At Apple’s annual world wide developer conference (WWDC) on 13 June 2016, Saint John announced an Apple Music overhaul and the internet resounded with buzz at the sight of a black woman on a stage previously the preserve of white men. But before that intoduction, the self-proclaimed badass had been a recognised name in the entertainment industry.

At 14, Bozoma moved to the US from Ghana along with her family. Her father was a clarinetist who served in the Ghanaian army and earned his college degree in the US. She went on to graduate from Wesleyan University with a degree in African studies and English. Thereafter, she worked at the fashion brand Ashley Stewart and the advertising agencies Arnold Worldwide and Spike DDB.

It was while at Spike Lee’s SpikeDDB that she worked with several celebrity clients, including Janet Jackson and Beyonce. She went on to run the music and entertainment marketing group at Pepsi-Cola’s North America division, where she remained for about a decade. While at Pepsi, she worked on five separate marketing deals with Beyonce, including a $50 million deal with Pepsi sponsoring the artist’s 2012 tour and 2013 Super Bowl halftime performance.
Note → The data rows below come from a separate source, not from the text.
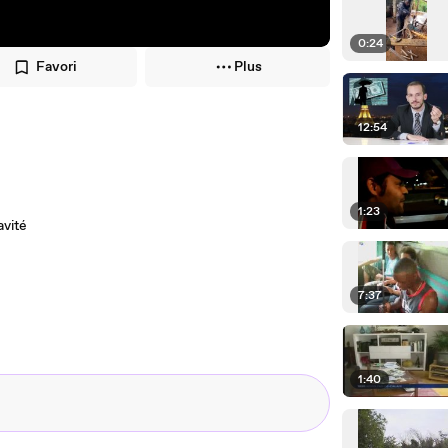
0:24
Favori
Plus
12:54
1:23
avité
7:37
1:40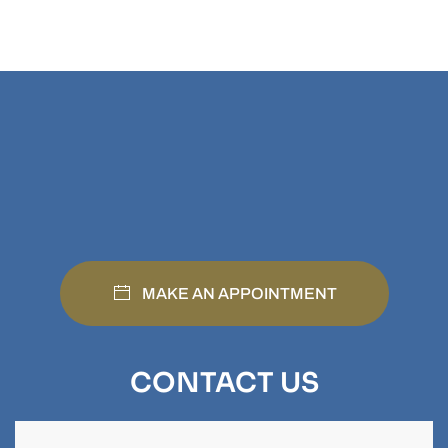
MAKE AN APPOINTMENT
CONTACT US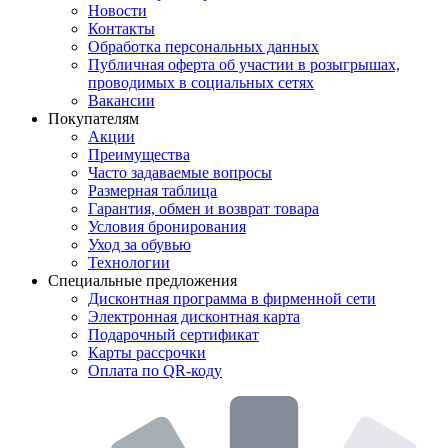
Новости
Контакты
Обработка персональных данных
Публичная оферта об участии в розыгрышах,
проводимых в социальных сетях
Вакансии
Покупателям
Акции
Преимущества
Часто задаваемые вопросы
Размерная таблица
Гарантия, обмен и возврат товара
Условия бронирования
Уход за обувью
Технологии
Специальные предложения
Дисконтная программа в фирменной сети
Электронная дисконтная карта
Подарочный сертификат
Карты рассрочки
Оплата по QR-коду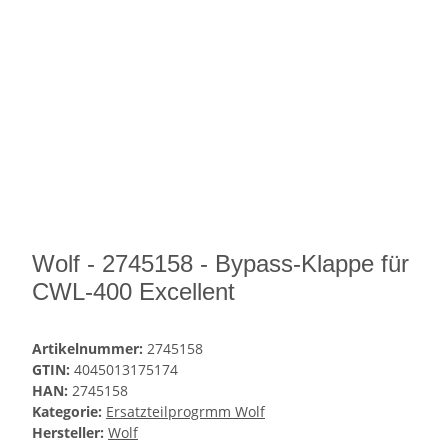
Wolf - 2745158 - Bypass-Klappe für
CWL-400 Excellent
Artikelnummer:
2745158
GTIN:
4045013175174
HAN:
2745158
Kategorie:
Ersatzteilprogrmm Wolf
Hersteller:
Wolf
In late 2013, St John suffered a person tragedy as her husband passed away from cancer. She was then personally recruited by Jimmy Iovine from Pepsi Co. based on her experience in music marketing to head marketing for Beats, the startup he owned with Dr. Dre. She took the job and started a new life with her daughter in Los Angeles. It was this that led to her present position at Apple after Beats Music was acquired by the tech giant three months after she resumed at Beats.

Tiffany Warren, a senior vice president and chief diversity officer at the advertising and marketing company Omnicom group describes Saint John as a unicorn in Wired. “When you’re an African American woman, and in a very senior role, we talk about how when we walk down the hall, people ask, ‘Wait, did I just see what I saw?’ Because it’s just so rare,” Warren said.
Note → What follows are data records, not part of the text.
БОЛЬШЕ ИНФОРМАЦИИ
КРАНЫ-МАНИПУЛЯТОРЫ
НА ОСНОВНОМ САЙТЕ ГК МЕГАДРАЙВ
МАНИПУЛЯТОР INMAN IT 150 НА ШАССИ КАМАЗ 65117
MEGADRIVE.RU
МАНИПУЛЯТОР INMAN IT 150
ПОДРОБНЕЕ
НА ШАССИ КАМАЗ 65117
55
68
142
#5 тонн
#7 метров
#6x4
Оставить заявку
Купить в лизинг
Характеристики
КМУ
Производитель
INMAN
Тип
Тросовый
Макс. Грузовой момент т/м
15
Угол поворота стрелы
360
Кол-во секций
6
“Pop culture and entertainment can be dismissed as surface but it’s not,” Saint John said in an interview with Fortune Magazine. “It’s the language we all speak and it’s the connection point between people all over the world.”

In her time at Apple, Bozoma has been responsible for such marketing campaigns as ads featuring music stars Taylor Swift and Drake; and the viral ad directed by Ava DuVernay and featuring Mary J. Blige, Kerry Washington and Taraji P. Henson, which premiered the 2015 Emmys and focused conversations online about women, race and their participation in the industry, helping Apple music to 17 million subscribers as reported by the company in September 2016.

"We’re cutting down forests and trying to look through the trees,” she said to Billboard about the Apple Music executive team's project. “We’re trying to transform something that seems complex and scary into the most exciting and inviting party you’ve ever been to, and you'd be a fool to miss out.”